#### Provided data ####

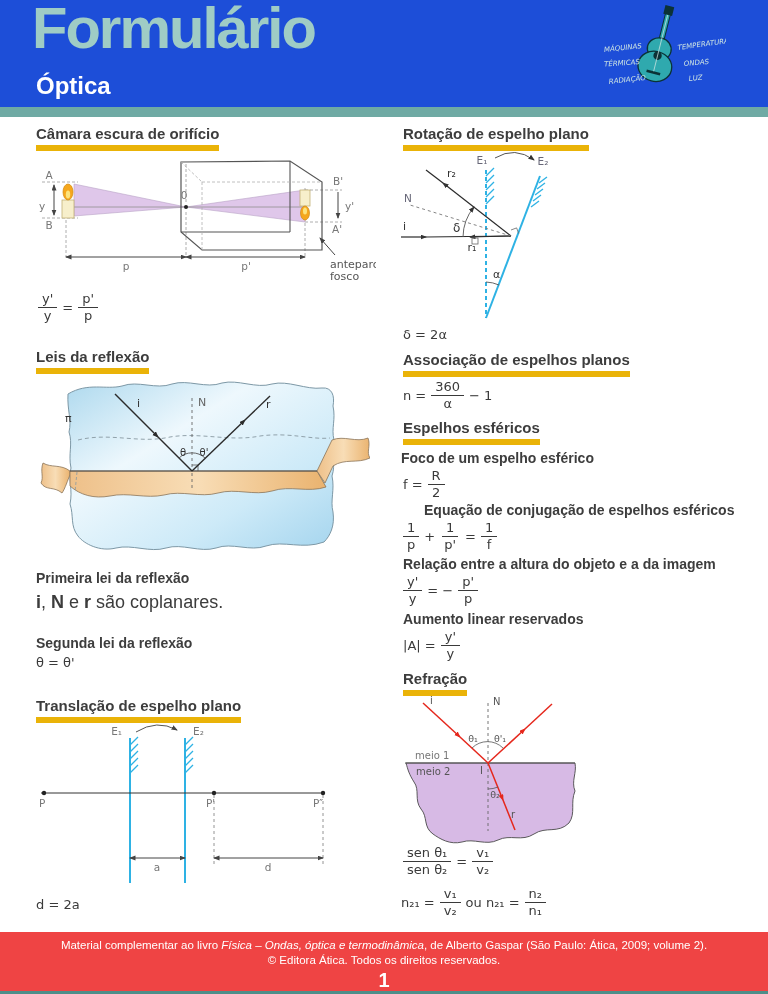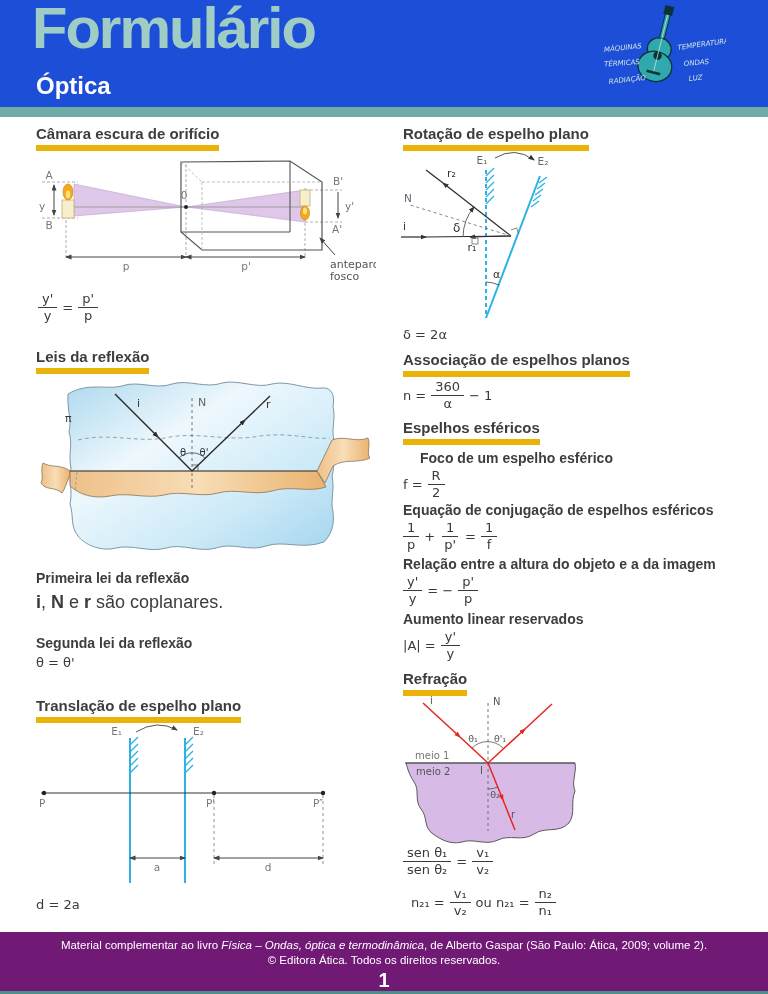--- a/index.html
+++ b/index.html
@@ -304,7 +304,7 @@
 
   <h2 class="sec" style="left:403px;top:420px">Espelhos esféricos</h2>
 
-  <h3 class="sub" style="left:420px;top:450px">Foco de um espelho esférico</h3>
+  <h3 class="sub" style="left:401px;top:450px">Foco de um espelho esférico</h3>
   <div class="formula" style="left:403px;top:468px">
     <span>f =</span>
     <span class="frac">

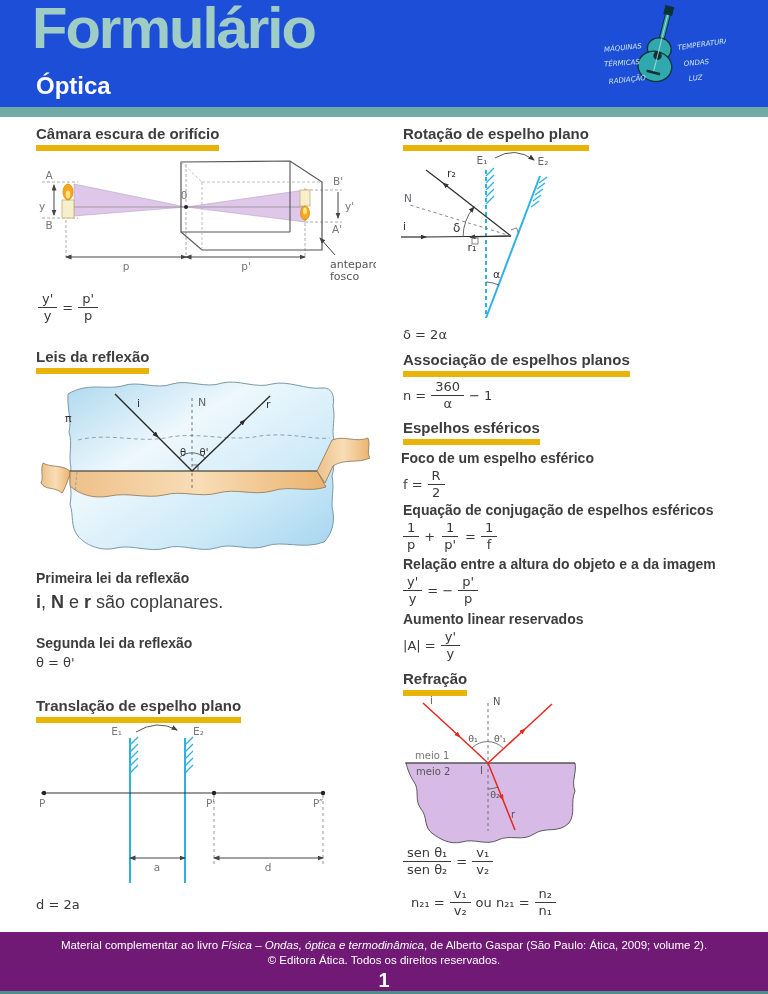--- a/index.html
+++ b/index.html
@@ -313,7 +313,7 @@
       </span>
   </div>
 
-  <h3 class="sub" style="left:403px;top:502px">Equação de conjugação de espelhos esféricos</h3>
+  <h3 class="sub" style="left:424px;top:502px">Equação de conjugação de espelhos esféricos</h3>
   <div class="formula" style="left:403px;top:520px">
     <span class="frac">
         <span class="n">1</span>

####

- Assignment: Set down the data above word for word, leaving every picture out.

- Result of the exercise:
--- a/index.html
+++ b/index.html
@@ -304,7 +304,7 @@
 
   <h2 class="sec" style="left:403px;top:420px">Espelhos esféricos</h2>
 
-  <h3 class="sub" style="left:420px;top:450px">Foco de um espelho esférico</h3>
+  <h3 class="sub" style="left:401px;top:450px">Foco de um espelho esférico</h3>
   <div class="formula" style="left:403px;top:468px">
     <span>f =</span>
     <span class="frac">

--- a/index.html
+++ b/index.html
@@ -313,7 +313,7 @@
       </span>
   </div>
 
-  <h3 class="sub" style="left:403px;top:502px">Equação de conjugação de espelhos esféricos</h3>
+  <h3 class="sub" style="left:424px;top:502px">Equação de conjugação de espelhos esféricos</h3>
   <div class="formula" style="left:403px;top:520px">
     <span class="frac">
         <span class="n">1</span>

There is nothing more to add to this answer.